1 float = 4 bytes 1 vertex = 3 floats = 12bytes 1 quad = 4 vertex = 12 floats = 64bytes 1 quad = 64bytes/2 = 32bytes 800 quad = 800*32 = 25600 bytes 60 frames per second = 60 * 25600 = 1536000
Compress your assets/wasm file with gzip compression. Do not compress files that are already compressed, like JPEG and PNG. Images can be appended into one big file and loaded into memory if the image library supports loading from memory with the correct offsets.
To protect the assets from being stolen, use an encryption algorithm that can decrypt file quickly and in place, instead of decrypting into a new destination file.
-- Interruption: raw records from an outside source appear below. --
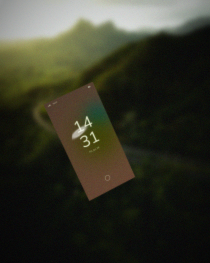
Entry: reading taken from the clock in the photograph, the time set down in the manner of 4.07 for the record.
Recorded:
14.31
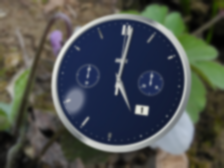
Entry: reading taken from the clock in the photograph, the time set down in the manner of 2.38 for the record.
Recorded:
5.01
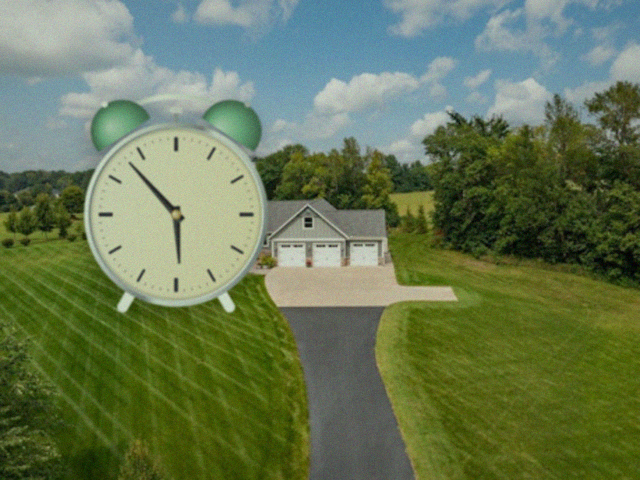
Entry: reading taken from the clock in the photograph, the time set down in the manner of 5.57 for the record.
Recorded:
5.53
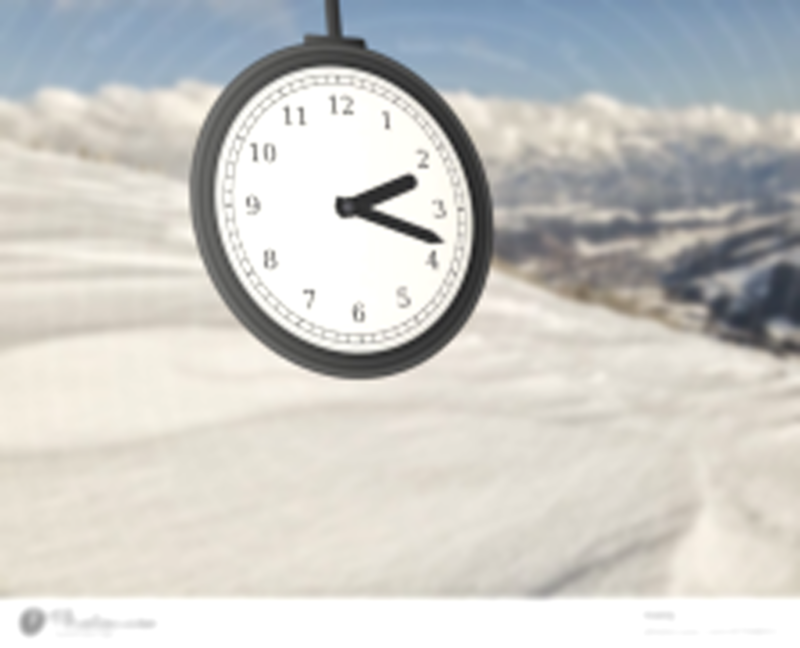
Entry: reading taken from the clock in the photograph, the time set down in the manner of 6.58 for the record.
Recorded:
2.18
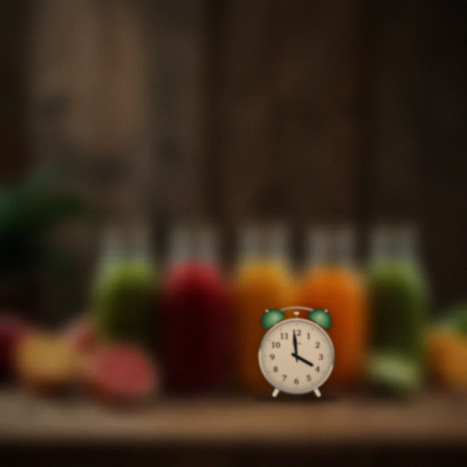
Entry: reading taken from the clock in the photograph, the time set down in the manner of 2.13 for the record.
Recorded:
3.59
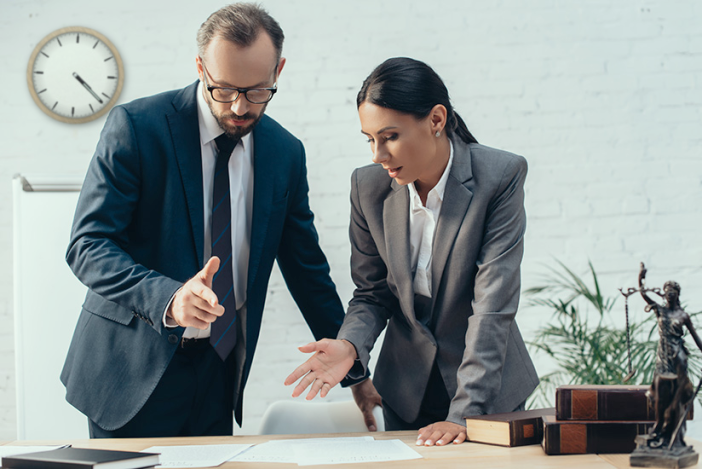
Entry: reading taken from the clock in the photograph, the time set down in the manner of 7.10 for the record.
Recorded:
4.22
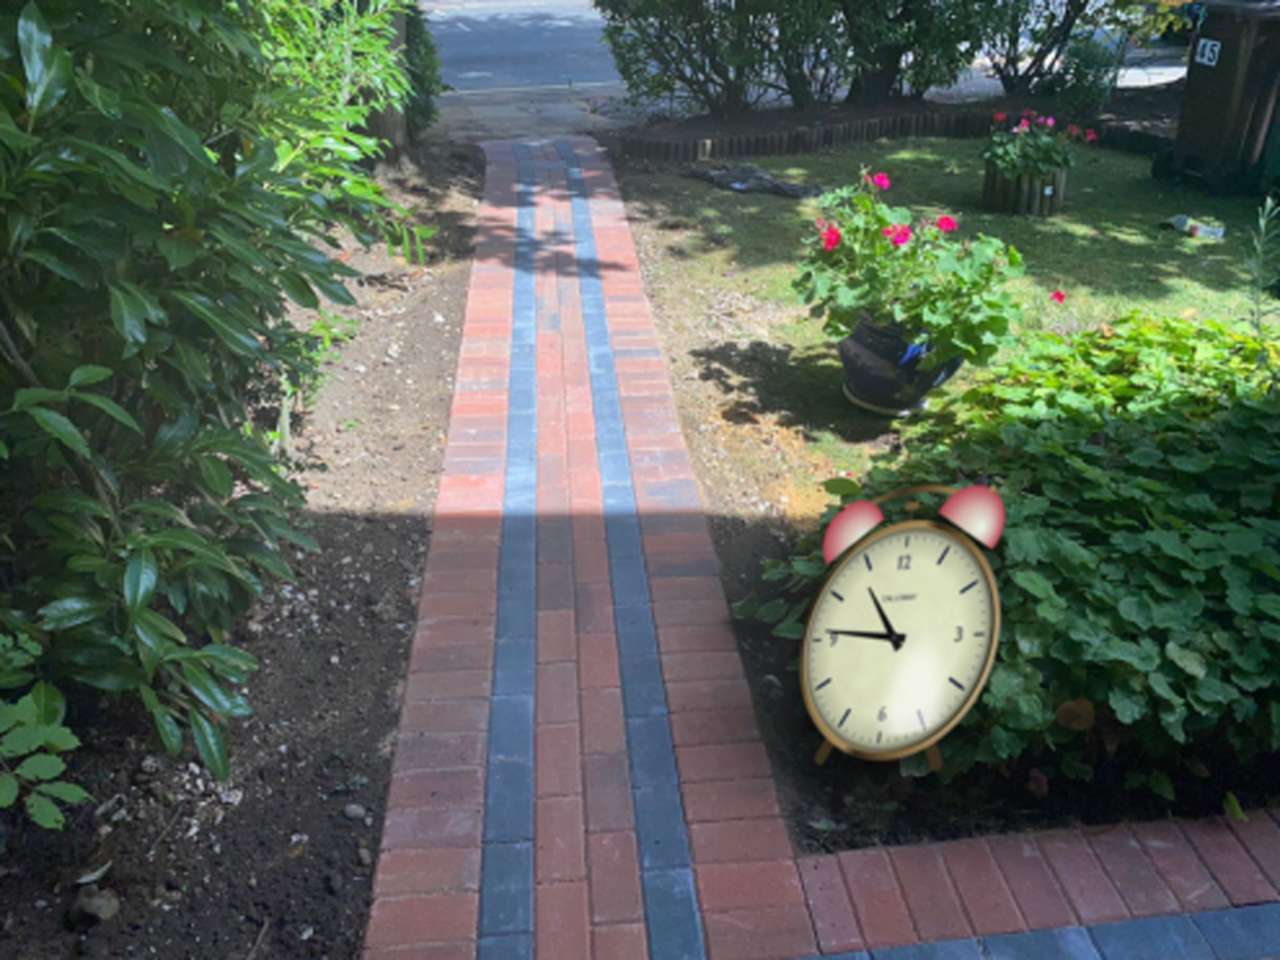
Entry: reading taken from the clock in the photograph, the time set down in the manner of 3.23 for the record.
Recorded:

Note simple encryption, though fast, can only keep the casual end-user at bay, it does not totally prevent determined hackers from reverse engineering your source code to find out the encryption key to steal your assets.
Do not include headers like iostream and sstream. It bloat your executable size by 100KB in wasm and 400KB in asm.js. Replace calls to std::cout and std::ostringstream with printf and sprintf respectively.